Re: BUG #18362: unaccent rules and Old Greek text - Mailing list pgsql-bugs

From Peter Eisentraut
Subject Re: BUG #18362: unaccent rules and Old Greek text
Date
Msg-id 1bcd13b7-6e00-4de1-961e-b7669f05a2da@eisentraut.org
Whole thread Raw
In response to Re: BUG #18362: unaccent rules and Old Greek text  (Robert Haas <robertmhaas@gmail.com>)
Responses Re: BUG #18362: unaccent rules and Old Greek text
List pgsql-bugs
On 14.05.24 16:51, Robert Haas wrote:
> 2. The question of which mappings we actually ought to be adding seems
> a lot harder, because it's not altogether clear what it means to
> "remove an accent". The proposed patch adds a whole lot of rules that
> turn tiny little characters into full-sized characters, boldfaced
> and/or italicized and/or otherwise-fancily-printed characters into
> full-sized characters.
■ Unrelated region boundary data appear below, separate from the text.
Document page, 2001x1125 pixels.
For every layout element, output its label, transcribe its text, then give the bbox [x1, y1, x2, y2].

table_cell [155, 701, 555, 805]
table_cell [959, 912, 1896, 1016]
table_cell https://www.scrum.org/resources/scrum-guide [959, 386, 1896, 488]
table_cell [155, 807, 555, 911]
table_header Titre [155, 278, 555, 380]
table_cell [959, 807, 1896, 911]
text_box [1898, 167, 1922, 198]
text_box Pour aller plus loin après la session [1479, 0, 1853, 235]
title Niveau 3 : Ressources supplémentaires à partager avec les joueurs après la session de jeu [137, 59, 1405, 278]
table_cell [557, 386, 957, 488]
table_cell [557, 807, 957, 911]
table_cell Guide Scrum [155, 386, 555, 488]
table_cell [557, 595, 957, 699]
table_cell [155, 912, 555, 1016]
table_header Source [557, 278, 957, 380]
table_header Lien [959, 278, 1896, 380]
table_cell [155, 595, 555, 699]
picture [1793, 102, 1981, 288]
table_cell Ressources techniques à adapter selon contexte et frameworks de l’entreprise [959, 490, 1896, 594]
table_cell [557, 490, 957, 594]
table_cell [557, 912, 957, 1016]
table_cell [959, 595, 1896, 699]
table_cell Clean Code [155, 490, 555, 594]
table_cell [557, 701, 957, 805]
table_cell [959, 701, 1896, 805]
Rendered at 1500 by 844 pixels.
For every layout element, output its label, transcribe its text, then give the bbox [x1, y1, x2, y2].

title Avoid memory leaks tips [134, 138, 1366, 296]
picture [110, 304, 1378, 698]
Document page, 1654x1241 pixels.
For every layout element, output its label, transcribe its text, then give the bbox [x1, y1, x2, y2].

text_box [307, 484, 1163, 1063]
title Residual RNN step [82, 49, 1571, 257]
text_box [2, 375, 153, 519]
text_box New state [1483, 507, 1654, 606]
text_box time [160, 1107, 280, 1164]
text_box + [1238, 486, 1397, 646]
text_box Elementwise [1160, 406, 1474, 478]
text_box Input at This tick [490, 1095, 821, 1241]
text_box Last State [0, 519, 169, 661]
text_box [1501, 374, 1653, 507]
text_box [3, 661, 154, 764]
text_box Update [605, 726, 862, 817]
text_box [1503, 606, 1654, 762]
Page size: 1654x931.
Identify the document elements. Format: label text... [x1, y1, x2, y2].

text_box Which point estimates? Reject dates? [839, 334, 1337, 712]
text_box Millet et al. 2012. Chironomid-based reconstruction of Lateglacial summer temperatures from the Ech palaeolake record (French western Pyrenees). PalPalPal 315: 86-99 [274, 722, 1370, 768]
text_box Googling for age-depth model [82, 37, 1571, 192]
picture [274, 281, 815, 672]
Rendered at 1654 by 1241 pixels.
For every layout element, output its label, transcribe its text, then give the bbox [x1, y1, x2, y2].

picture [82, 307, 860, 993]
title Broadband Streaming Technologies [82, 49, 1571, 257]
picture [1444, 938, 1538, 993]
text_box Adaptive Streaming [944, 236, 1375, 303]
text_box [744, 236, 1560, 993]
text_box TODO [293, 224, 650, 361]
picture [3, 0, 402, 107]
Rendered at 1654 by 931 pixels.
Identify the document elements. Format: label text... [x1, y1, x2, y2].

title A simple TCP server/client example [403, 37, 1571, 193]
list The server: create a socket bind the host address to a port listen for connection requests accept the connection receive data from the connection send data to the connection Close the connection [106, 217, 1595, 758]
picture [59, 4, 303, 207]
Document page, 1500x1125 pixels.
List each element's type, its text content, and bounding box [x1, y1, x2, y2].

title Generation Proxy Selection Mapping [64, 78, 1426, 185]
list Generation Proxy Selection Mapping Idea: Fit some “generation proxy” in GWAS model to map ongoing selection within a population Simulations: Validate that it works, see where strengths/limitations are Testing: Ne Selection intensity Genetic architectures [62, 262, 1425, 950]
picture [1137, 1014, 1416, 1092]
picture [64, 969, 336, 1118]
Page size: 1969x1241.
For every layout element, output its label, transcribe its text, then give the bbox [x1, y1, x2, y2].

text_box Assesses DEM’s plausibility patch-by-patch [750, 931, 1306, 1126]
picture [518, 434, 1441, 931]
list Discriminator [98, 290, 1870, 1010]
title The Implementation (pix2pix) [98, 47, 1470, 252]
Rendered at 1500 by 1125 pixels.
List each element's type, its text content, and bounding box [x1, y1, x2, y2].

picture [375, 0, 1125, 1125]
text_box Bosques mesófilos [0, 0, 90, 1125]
Only a handful of the changes are actually
> adding rules that specifically*remove an accent*, but there are
> similar rules that already exist, like turning ⅐ into the
> four-character sequence " 1/7" and blocky-looking versions of each
> letter into standard versions and ㍱ into the three-character sequence
> "hPa". So my naive guess would be that we want all of these rules,
> even though you would not guess from the unaccent documentation that
> it's supposed to do stuff like this.

unaccent actually does both accent removal and ligature expansion. 
(This is documented.)  The cases you show above are ligature expansions.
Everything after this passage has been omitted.